As for the question, "How long does it take for a venous air embolism to be fatal?" the timeline can be swift. In cases where a significant amount of air enters the bloodstream and reaches vital organs, the effects can be fatal within minutes to hours if not promptly addressed.
Preventive Measures and Treatment
Preventing VAE involves careful attention to procedural techniques and patient positioning. Here are some preventive measures:
1. Proper Positioning: Keeping patients in positions that prevent air from entering veins is crucial. This is particularly important during surgeries and procedures.
2. Central Line Insertion: Using proper techniques for central line insertion and removal can minimize the risk of air embolism.

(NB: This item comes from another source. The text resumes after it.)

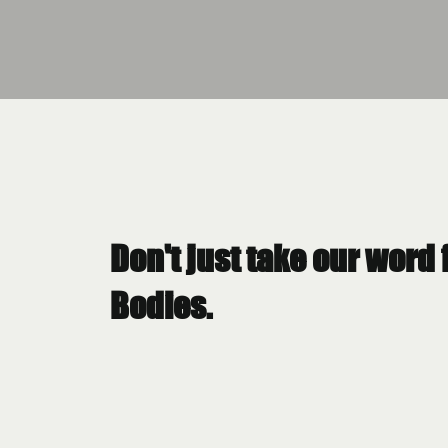
Don't just take our word 
Bodies.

3. Alertness: Vigilance among medical professionals is essential. Monitoring patients for signs of VAE during procedures can lead to early detection and timely intervention.
Conclusion
Venous air embolism is a serious medical condition that demands swift action and knowledge from medical practitioners. While the time it takes for VAE to be fatal can vary, the consequences of not addressing it promptly can be severe. Understanding the causes, symptoms, and preventive measures associated with VAE can save lives and enhance patient safety during medical procedures.
For more information or if you have concerns about VAE, consult with a medical professional or visit reliable medical sources. Remember, knowledge is a powerful tool when it comes to medical emergencies like venous air embolism.